A final detail — you can also use the main deployment workflow to schedule a daily re-run of the pipeline by adding a cron schedule event alongside the existing push event driver. However, GitHub-hosted Actions aren’t intended for general post-deployment compute service, so you may want to consider either using the workflow to update a scheduled job on your own machine or run the recurring pipeline on your own GitHub Actions host.

If you haven’t yet, we invite you to sign up for bit.io to get instant access to a free, private Postgres database, clone the GitHub repo, and give it a try on a dataset that you need!

Interested in future Inner Join publications and related bit.io data content? Please consider subscribing to our weekly newsletter.

Appendix

Series Overview

This article is part of a four-part series on making a simple, yet effective, ETL pipeline. We minimize the use of ETL tools and frameworks to keep the implementation simple and the focus on fundamental concepts. Each part introduces a new concept along the way to building the full pipeline located in this repo.

Additional Considerations

This series aims to illustrate the ETL pattern with a simple, usable implementation. To maintain that focus, some details have been left to this appendix.

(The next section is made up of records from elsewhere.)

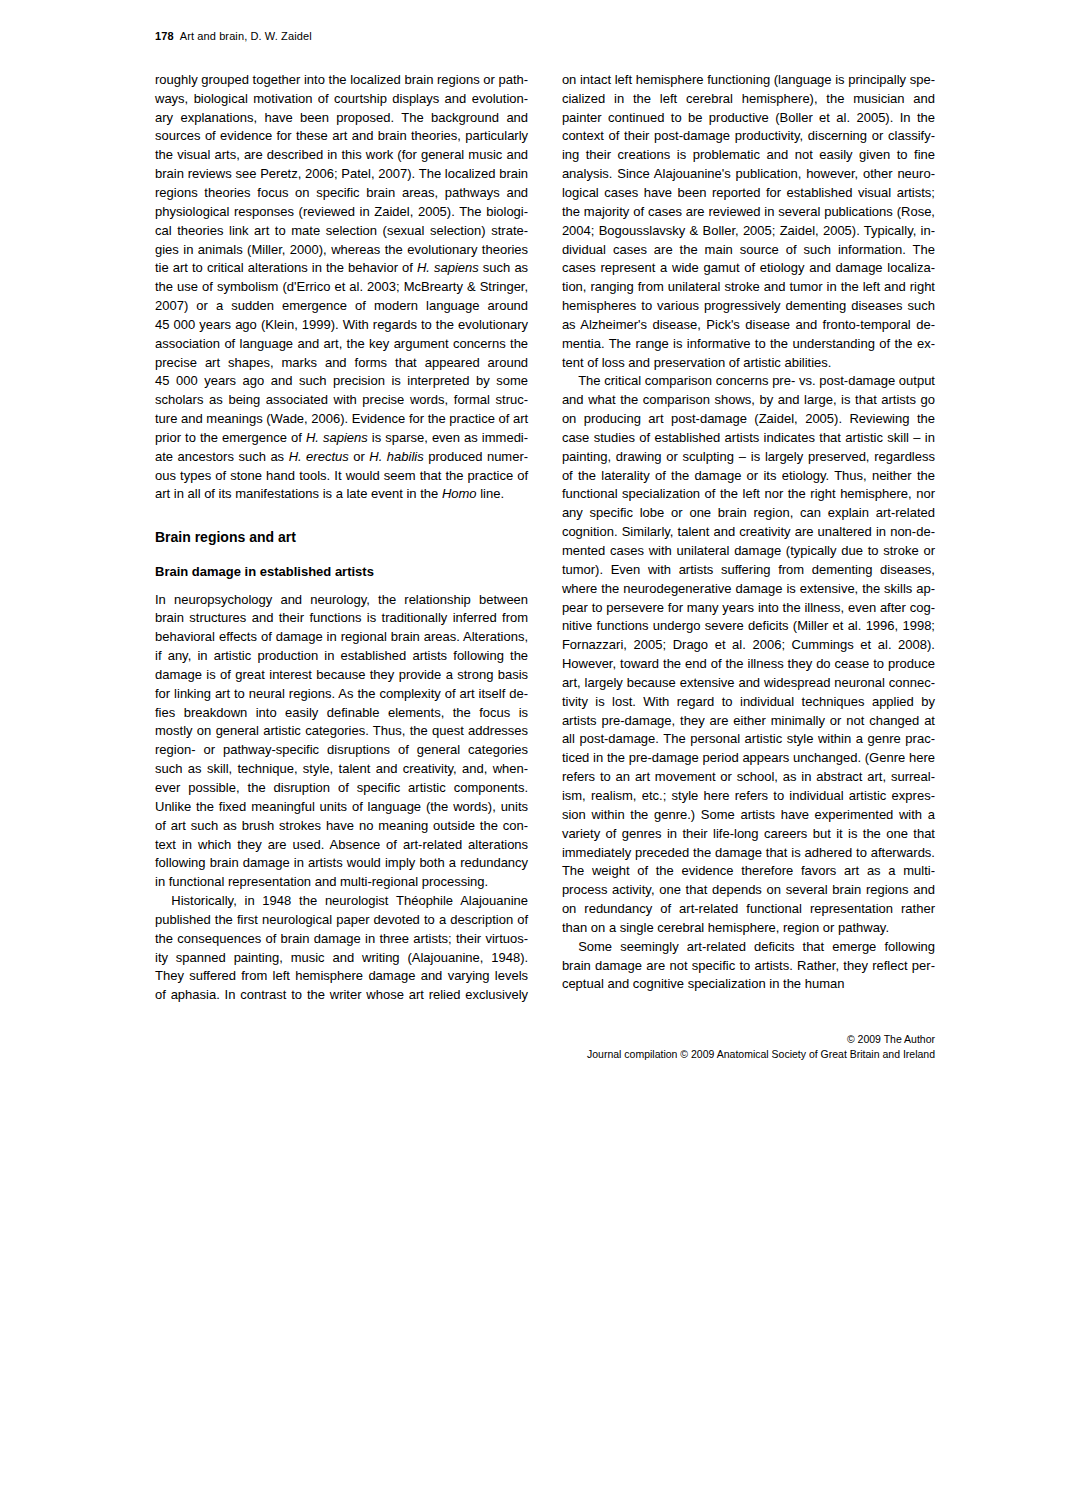178 Art and brain, D. W. Zaidel
roughly grouped together into the localized brain regions or pathways, biological motivation of courtship displays and evolutionary explanations, have been proposed. The background and sources of evidence for these art and brain theories, particularly the visual arts, are described in this work (for general music and brain reviews see Peretz, 2006; Patel, 2007). The localized brain regions theories focus on specific brain areas, pathways and physiological responses (reviewed in Zaidel, 2005). The biological theories link art to mate selection (sexual selection) strategies in animals (Miller, 2000), whereas the evolutionary theories tie art to critical alterations in the behavior of H. sapiens such as the use of symbolism (d'Errico et al. 2003; McBrearty & Stringer, 2007) or a sudden emergence of modern language around 45 000 years ago (Klein, 1999). With regards to the evolutionary association of language and art, the key argument concerns the precise art shapes, marks and forms that appeared around 45 000 years ago and such precision is interpreted by some scholars as being associated with precise words, formal structure and meanings (Wade, 2006). Evidence for the practice of art prior to the emergence of H. sapiens is sparse, even as immediate ancestors such as H. erectus or H. habilis produced numerous types of stone hand tools. It would seem that the practice of art in all of its manifestations is a late event in the Homo line.
Brain regions and art
Brain damage in established artists
In neuropsychology and neurology, the relationship between brain structures and their functions is traditionally inferred from behavioral effects of damage in regional brain areas. Alterations, if any, in artistic production in established artists following the damage is of great interest because they provide a strong basis for linking art to neural regions. As the complexity of art itself defies breakdown into easily definable elements, the focus is mostly on general artistic categories. Thus, the quest addresses region- or pathway-specific disruptions of general categories such as skill, technique, style, talent and creativity, and, whenever possible, the disruption of specific artistic components. Unlike the fixed meaningful units of language (the words), units of art such as brush strokes have no meaning outside the context in which they are used. Absence of art-related alterations following brain damage in artists would imply both a redundancy in functional representation and multi-regional processing.
Historically, in 1948 the neurologist Théophile Alajouanine published the first neurological paper devoted to a description of the consequences of brain damage in three artists; their virtuosity spanned painting, music and writing (Alajouanine, 1948). They suffered from left hemisphere damage and varying levels of aphasia. In contrast to the writer whose art relied exclusively on intact left hemisphere functioning (language is principally specialized in the left cerebral hemisphere), the musician and painter continued to be productive (Boller et al. 2005). In the context of their post-damage productivity, discerning or classifying their creations is problematic and not easily given to fine analysis. Since Alajouanine's publication, however, other neurological cases have been reported for established visual artists; the majority of cases are reviewed in several publications (Rose, 2004; Bogousslavsky & Boller, 2005; Zaidel, 2005). Typically, individual cases are the main source of such information. The cases represent a wide gamut of etiology and damage localization, ranging from unilateral stroke and tumor in the left and right hemispheres to various progressively dementing diseases such as Alzheimer's disease, Pick's disease and fronto-temporal dementia. The range is informative to the understanding of the extent of loss and preservation of artistic abilities.
The critical comparison concerns pre- vs. post-damage output and what the comparison shows, by and large, is that artists go on producing art post-damage (Zaidel, 2005). Reviewing the case studies of established artists indicates that artistic skill – in painting, drawing or sculpting – is largely preserved, regardless of the laterality of the damage or its etiology. Thus, neither the functional specialization of the left nor the right hemisphere, nor any specific lobe or one brain region, can explain art-related cognition. Similarly, talent and creativity are unaltered in non-demented cases with unilateral damage (typically due to stroke or tumor). Even with artists suffering from dementing diseases, where the neurodegenerative damage is extensive, the skills appear to persevere for many years into the illness, even after cognitive functions undergo severe deficits (Miller et al. 1996, 1998; Fornazzari, 2005; Drago et al. 2006; Cummings et al. 2008). However, toward the end of the illness they do cease to produce art, largely because extensive and widespread neuronal connectivity is lost. With regard to individual techniques applied by artists pre-damage, they are either minimally or not changed at all post-damage. The personal artistic style within a genre practiced in the pre-damage period appears unchanged. (Genre here refers to an art movement or school, as in abstract art, surrealism, realism, etc.; style here refers to individual artistic expression within the genre.) Some artists have experimented with a variety of genres in their life-long careers but it is the one that immediately preceded the damage that is adhered to afterwards. The weight of the evidence therefore favors art as a multi-process activity, one that depends on several brain regions and on redundancy of art-related functional representation rather than on a single cerebral hemisphere, region or pathway.
Some seemingly art-related deficits that emerge following brain damage are not specific to artists. Rather, they reflect perceptual and cognitive specialization in the human
© 2009 The Author
Journal compilation © 2009 Anatomical Society of Great Britain and Ireland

Best practices — This series glosses over some important practices for making robust production pipelines: staging tables, incremental loads, containerization/dependency management, event messaging/alerting, error handling, parallel processing, configuration files, data modeling, and more. There are great resources available for learning to add these best practices to your pipelines.
ETL vs. ELT vs. ETLT — The ETL pattern can have a connotation of one bespoke ETL process loading an exact table for each end use case. In a modern data environment, a lot of transformation work happens post-load inside a data warehouse. This leads to the term “ELT” or the unwieldy “ETLT”. Put simply, you may want to keep pre-load transformations light (if at all) to enable iteration on transformations within the data warehouse.